MrBayes is a widespread phylogenetic inference tool harnessing empirical evolutionary models and Bayesian statistics. However, the computational cost on the likelihood estimation is very expensive, resulting in undesirably long execution time. Although a number of multi-threaded optimizations have been proposed to speed up MrBayes, there are bottlenecks that severely limit the GPU thread-level parallelism of likelihood estimations. This study proposes a high performance and resource-efficient method for GPU-oriented parallelization of likelihood estimations. Instead of having to rely on empirical programming, the proposed novel decomposition storage model implements high performance data transfers implicitly. In terms of performance improvement, a speedup factor of up to 178 can be achieved on the analysis of simulated datasets by four Tesla K40 cards. In comparison to the other publicly available GPU-oriented MrBayes, the tgMC++ method (proposed herein) outperforms the tgMC (v1.0), nMC (v2.1.1) and oMC (v1.00) methods by speedup factors of up to 1.6, 1.9 and 2.9, respectively. Moreover, tgMC++ supports more evolutionary models and gamma categories, which previous GPU-oriented methods fail to take into analysis.
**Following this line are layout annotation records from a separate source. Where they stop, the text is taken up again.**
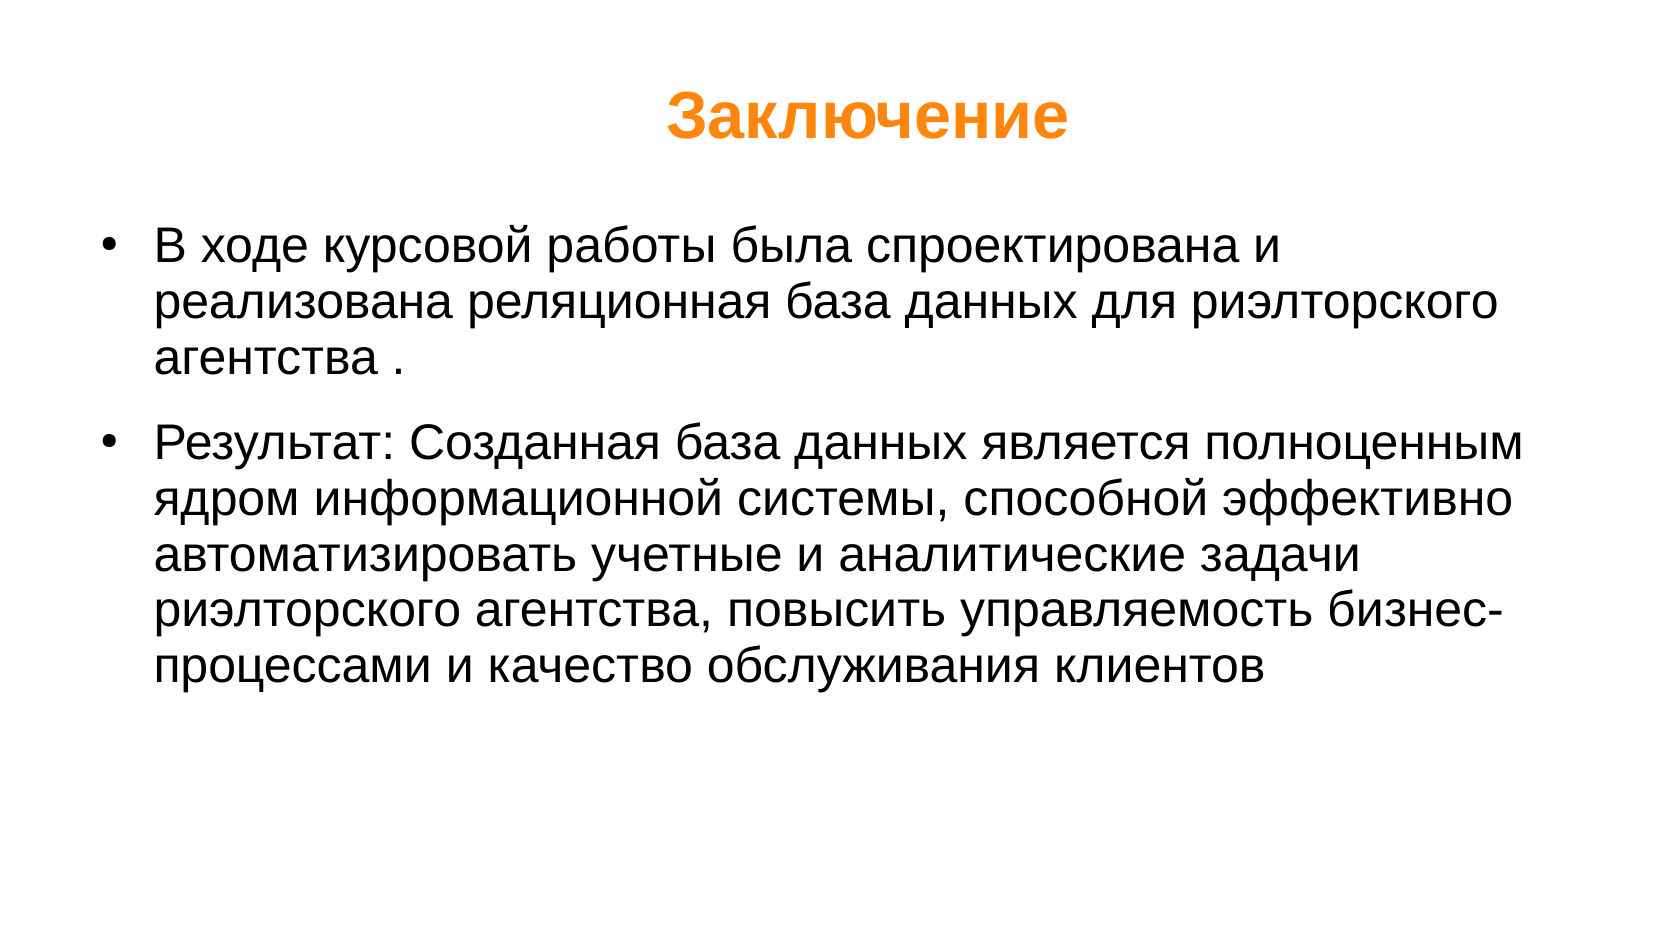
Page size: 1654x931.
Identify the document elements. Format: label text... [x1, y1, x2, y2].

title Заключение [289, 12, 1447, 217]
list В ходе курсовой работы была спроектирована и реализована реляционная база данных для риэлторского агентства . Результат: Созданная база данных является полноценным ядром информационной системы, способной эффективно автоматизировать учетные и аналитические задачи риэлторского агентства, повысить управляемость бизнес-процессами и качество обслуживания клиентов [82, 217, 1571, 758]
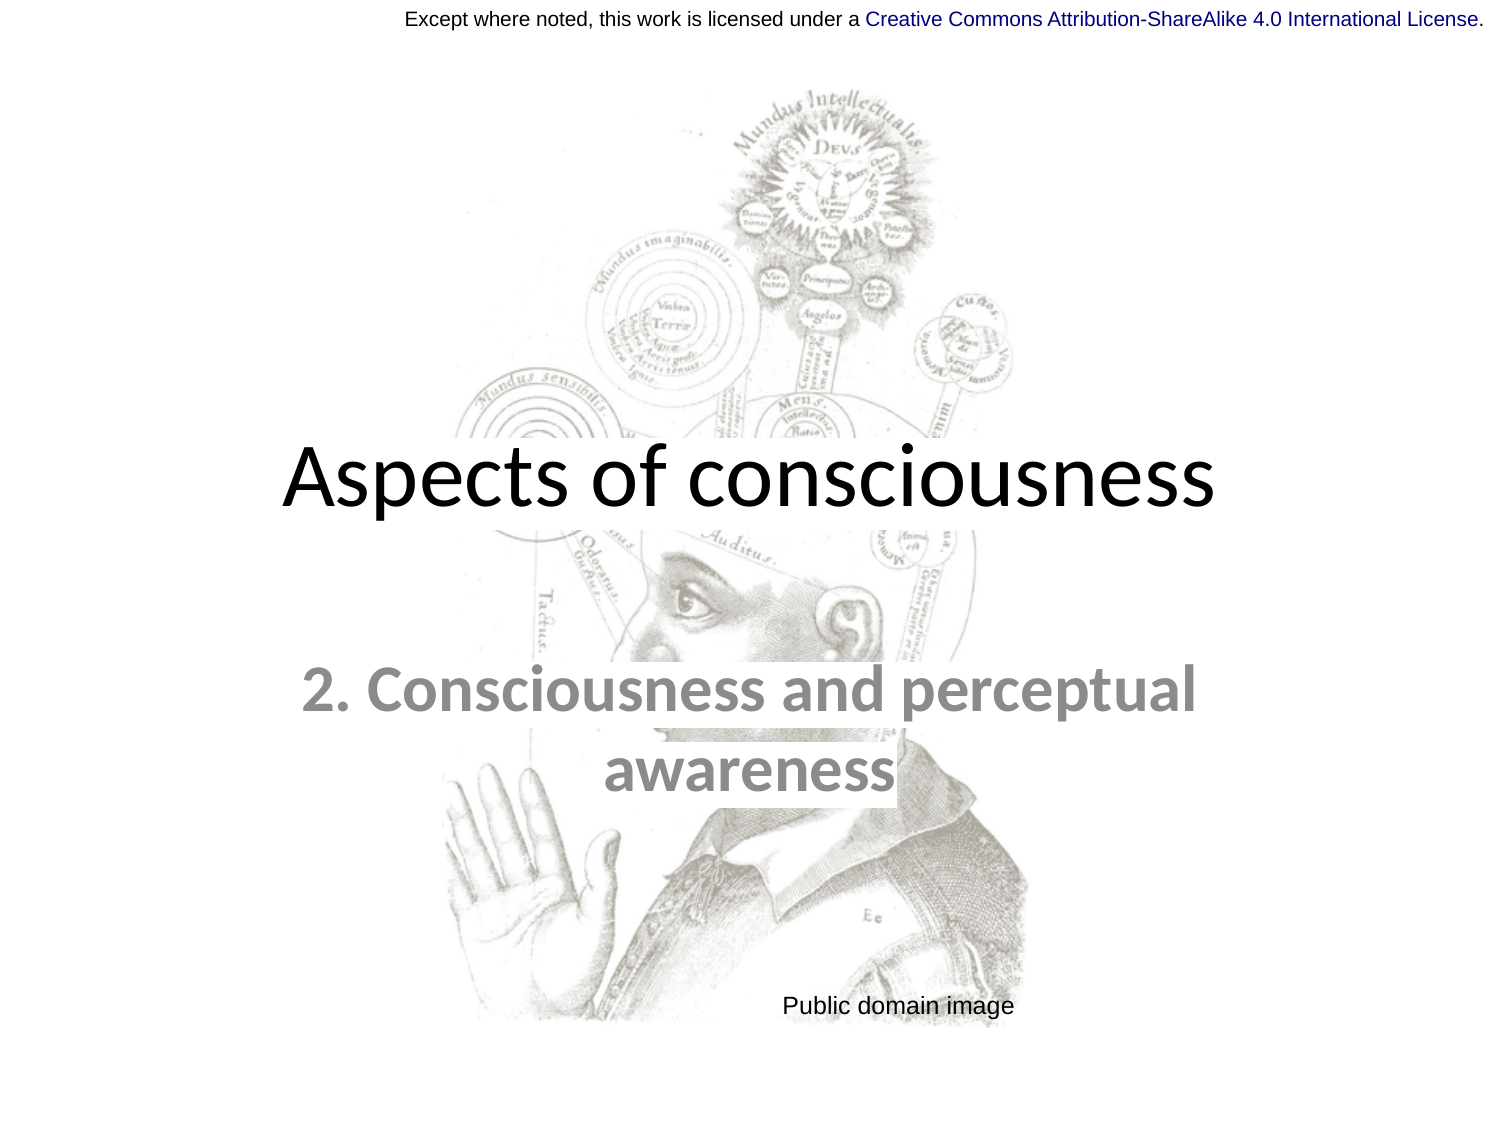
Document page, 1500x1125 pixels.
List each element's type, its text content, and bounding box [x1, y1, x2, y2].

text_box Public domain image [767, 984, 1040, 1028]
subtitle 2. Consciousness and perceptual awareness [225, 637, 1275, 925]
picture [442, 591, 1089, 637]
picture [442, 925, 1089, 1028]
text_box Except where noted, this work is licensed under a Creative Commons Attribution-ShareAlike 4.0 International License. [389, 0, 1500, 62]
title Aspects of consciousness [112, 349, 1388, 591]
picture [442, 89, 1089, 349]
MrBayes是一种广泛使用的系统发育推断工具,它利用经验进化模型和贝叶斯统计。然而,似然估计的计算成本非常高,导致执行时间长得令人难以接受。尽管已经提出了许多多线程优化方法来加速MrBayes,但仍存在瓶颈,严重限制了似然估计的GPU线程级并行性。本研究提出了一种面向GPU的似然估计并行化的高性能且资源高效的方法。所提出的新颖分解存储模型无需依赖经验编程即可隐式实现高性能数据传输。在性能提升方面,使用四张Tesla K40卡对模拟数据集进行分析时,加速因子可达178。与其他公开可用的面向GPU的MrBayes相比,本文提出的tgMC++方法在加速因子上分别比tgMC(v1.0)、nMC(v2.1.1)和oMC(v1.00)方法高出1.6、1.9和2.9。此外,tgMC++支持更多的进化模型和伽马类别,而之前面向GPU的方法未能对其进行分析。